I don't really like live music.

I know, I know, I'm a heretic. Let me explain.

I have very sensitive hearing. Loud noises *hurt*. When I go see concerts, I generally stay as far away from the speakers as humanly possible and take binoculars so I can see the performers. And seeing the performers isn't necessary for me, really; if I can get into a good spot and listen for all the overtones and undertones, I'm happy. They is, if there are any overtones or undertones; most outdoor amplification completely strips out the very things that make music enjoyable for me.

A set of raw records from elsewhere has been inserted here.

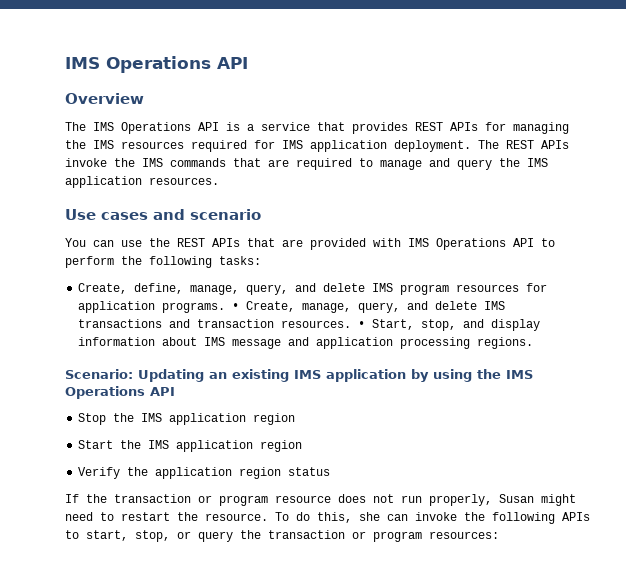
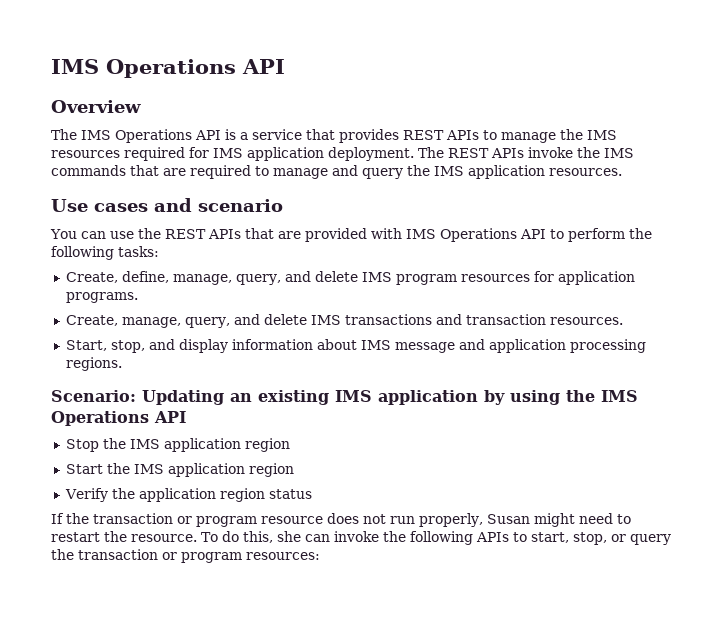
[485,122,569,134] for managing -> [483,130,556,143] to manage
[232,303,240,310] • -> (138, 297) //
[358,321,366,328] • -> (623, 321) //

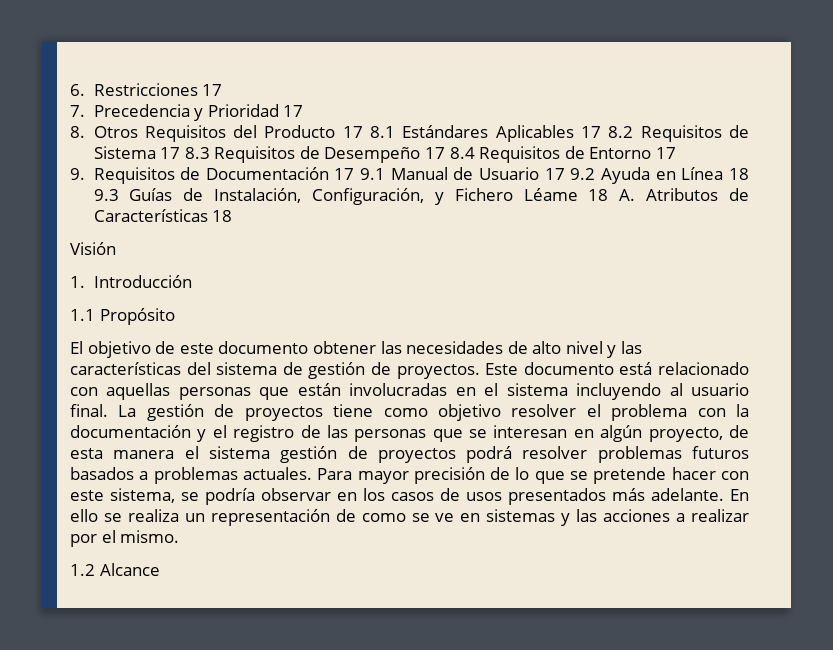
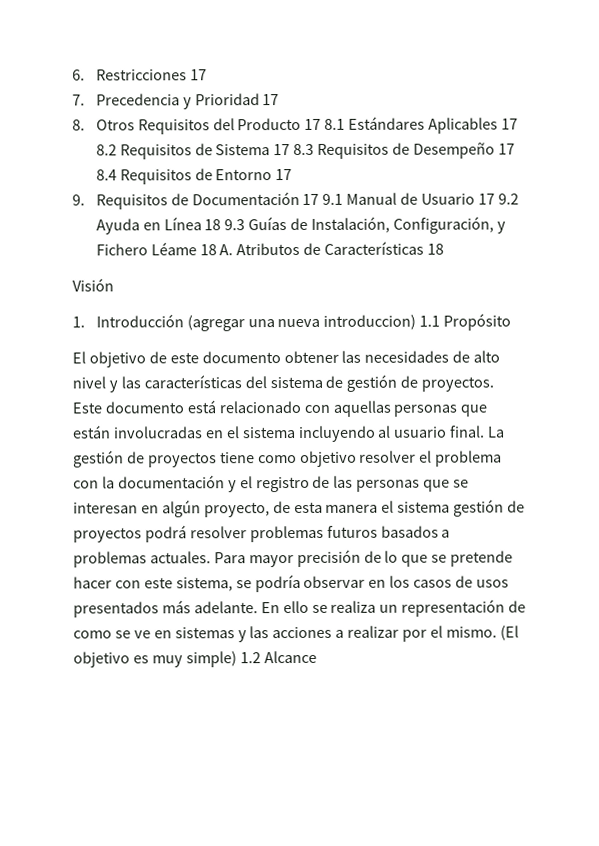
(192, 281) // -> [186,314,417,332] (agregar una nueva introduccion)
(180, 536) // -> [499,625,519,641] [73,651,237,668] (El objetivo es muy simple)

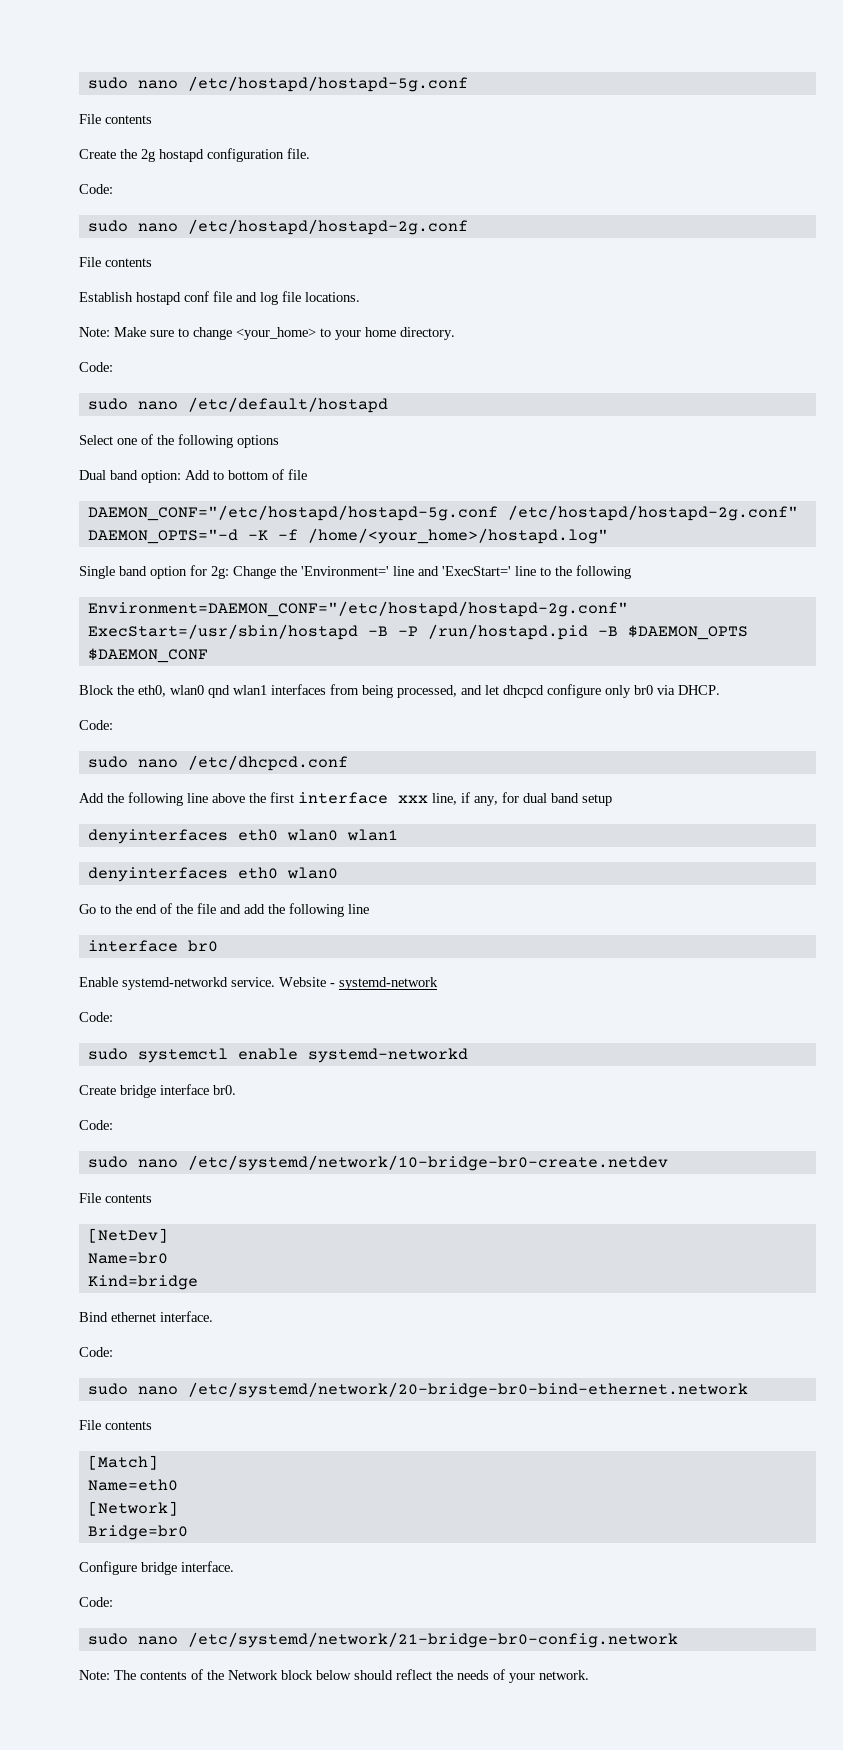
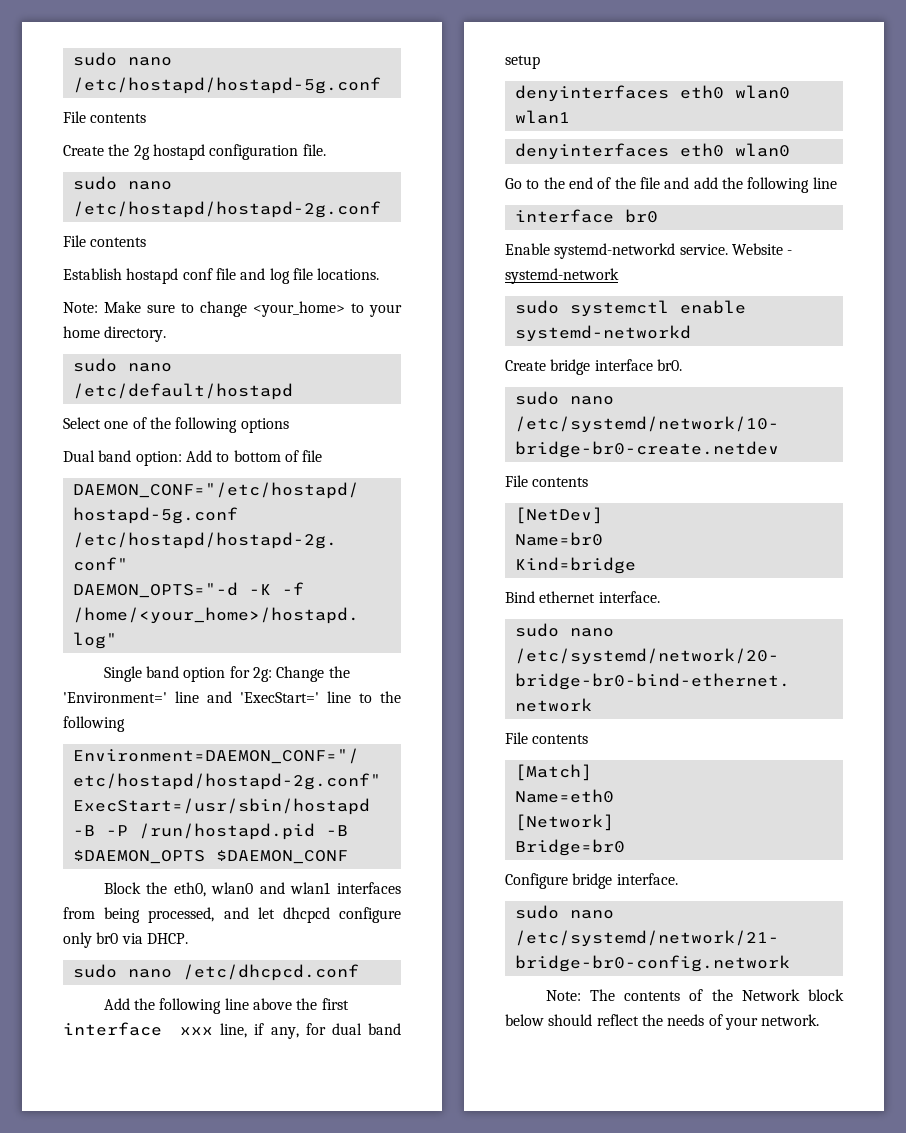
[79,184,113,194] // Code: -> (326, 150) none
[79,362,113,372] // Code: -> (167, 334) none
[208,685,230,698] qnd -> [259,882,285,894] and
[79,720,113,730] // Code: -> (188, 938) none
[79,1012,113,1022] // Code: -> (619, 276) none
[79,1120,113,1130] // Code: -> (682, 365) none
[79,1347,113,1357] // Code: -> (660, 597) none
[79,1597,113,1607] // Code: -> (678, 879) none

Music, for me, is something to be paid attention to. Something to be enjoyed alone, quietly. Something to be listened to over and over again until I've memorized it. I eat music, I chew it up and swallow it and deconstruct it and listen to just the melody or harmony lines. The important part is the repetition--I have to be able to listen to something multiple times to really enjoy it. And it always needs to be played reasonably quietly (reasonably quietly means that I don't have to raise my voice to talk to someone across the room when the music is playing).

Even when I'm upset, the volume stays low. If it gets loud, I lose the delicious subtleties on the interplay between voice and instrument and it just becomes noise.

One of the most miserable experiences of my life was going to see a show at the Showbox a while back. I'd heard a couple of albums of theirs before, but I didn't own any so I hadn't sat down with the albums and just *listened*. so I wasn't actually familiar with anything they were playing. The people I was with insisted on going up to the front of the stage and standing in front of one of the huge speakers.

I'd accidentally left my earplugs at home.

The sheer sonic blast coming out of the speakers overwhelmed me. I couldn't hear any music for all the noise that was pouring out and buffeting my entire body. For someone else, this might have been a thrilling experience; all I knew was pain and sheer overwhelm. And I was trapped there by the press of the crowd.

After a few minutes spent actively fighting panic, I felt myself gently dissolve into my feet. I think I spent most of the hour they were playing simply swaying gently in place. There wasn't anyone home.

After the noise stopped, I snapped sharply back into my body. I was nearly completely deafened for a few days, and the headache I was left with took a hot bath and a whole bunch of painkillers to get rid of. It wasn't as bad as it could have been, certainly; without my ability to just mentally slide away, I would have been subjected to that wall of sound for an hour, holding on to my panic with tooth and nail.

That was easily the worst experience I've ever had with live music, but I have a host of others. Much of the time, after I've seen a live performance by someone I've never heard before, I'll borrow the album because I know they can't *really* be as horrible as they sounded on stage. Outdoor acoustics are invariably incredibly horrible, and this colors even the best music.

There are people who claim that going to see live music is a powerful experience, that the presence of the artist adds something indefinable to the music. This is true with me with classical music performances, and I can see how that would be true for some people with rock music.

But it's not true for me.


Something else I don't understand while we're on the topic of music: meeting the people who make the music. I don't get it. Does it really make a difference if you've been sweated on by Madonna or shaken Trent Reznor's hand? I can enjoy what an artist does and never have any desire to meet the creator; my only exception to this is authors, but even then I seek them out as a fellow writer, not as a fan.

I vastly prefer to appreciate the art instead of the ego. I can appreciate a talent without appreciating the person who possesses it.

Will meeting the person who makes the art give me a deeper understanding of that art? no? Then I won't seek out famous artists.


Ye gods I am bitchy today.

I have no idea what the hell is up with me. Up, down, all around, kicking at doors trying to get people to send me paperwork. I'm hoping that this is just stress; we'll see if thing get better once the house is settled.

I certianly hope so. I hate reacting to everything with irritation.